The reason maybe caused by comparing signed char with an int value. Because a multibyte character usually contains bytes with their highest bit set to 1 (0x80), then compare signed value of these bytes (less than 0) to 33 will got incorrect result. Unsigned values should be used in such cases.
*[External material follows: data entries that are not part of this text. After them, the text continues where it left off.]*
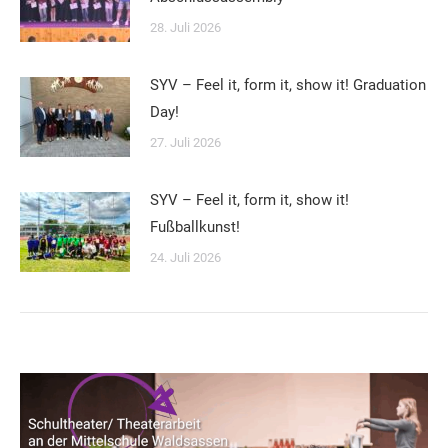
28. Juli 2026
SYV – Feel it, form it, show it! Graduation
Day!
27. Juli 2026
SYV – Feel it, form it, show it!
Fußballkunst!
24. Juli 2026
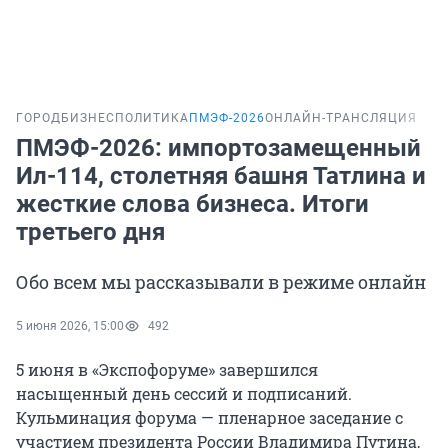
ГОРОД
БИЗНЕС
ПОЛИТИКА
ПМЭФ-2026
ОНЛАЙН-ТРАНСЛЯЦИЯ
ПМЭФ-2026: импортозамещенный
Ил-114, столетняя башня Татлина и
жесткие слова бизнеса. Итоги
третьего дня
Обо всем мы рассказывали в режиме онлайн
5 июня 2026, 15:00
492
5 июня в «Экспофоруме» завершился
насыщенный день сессий и подписаний.
Кульминация форума — пленарное заседание с
участием президента России Владимира Путина,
related source code lines:
{noformat}
----------
pbx/pbx_spool.c:160:            while(!ast_strlen_zero(buf) && buf[strlen(buf) - 1] < 33)
pbx/pbx_spool.c:167:                            while ((*c) && (*c < 33))
----------
{noformat}

some others source codes also contains such comparison, such as
{noformat}
$ grep -inr --color -E "[<>]( )*3[0-9][^0-9]" *
----------
...
channels/chan_sip.c:3160:       return (l_name >= len && name[len] < 33 &&
channels/chan_sip.c:17212:              if (x < 31 && ast_codec_pref_index(pref, x + 1))
channels/chan_sip.c:21760:              while(*code && (*code > 32)) {  /* Search white space */
channels/chan_sip.c:21767:              while(*sep && (*sep > 32)) {    /* Search white space */
...
utils/extconf.c:1457:   while (*str && *str < 33)
utils/extconf.c:1482:           while ((work >= str) && *work < 33)
utils/extconf.c:3579:           while(*c && (*c > 32)) c++;
...
utils/muted.c:135:                      while(strlen(buf) && (buf[strlen(buf) - 1] < 33))
utils/muted.c:141:                              if (*val < 33)
utils/muted.c:148:                              while(*val && (*val < 33)) val++;
utils/muted.c:264:              while(strlen(buf) && (buf[strlen(buf) - 1] < 33))
...
----------
{noformat}
I'm not sure if those code will result incorrect result too (*looks likely*), hope developers can check their code and use a common method to handle such comparison (_include/asterisk/strings.h_ ?)
Comments:By: LiuYan刘研 (lovetide) 2012-04-01 04:06:30.023-0500

asterisk not handle multibyte characters properly due to comaring signed char with int

By: Sean Bright (seanbright) 2017-03-06 14:15:02.128-0600

The code that you referenced no longer exists as of Asterisk 13.14.0 and I am not able to replicate your results. If you can reproduce this in Asterisk 13 or later, please feel free to re-open this issue.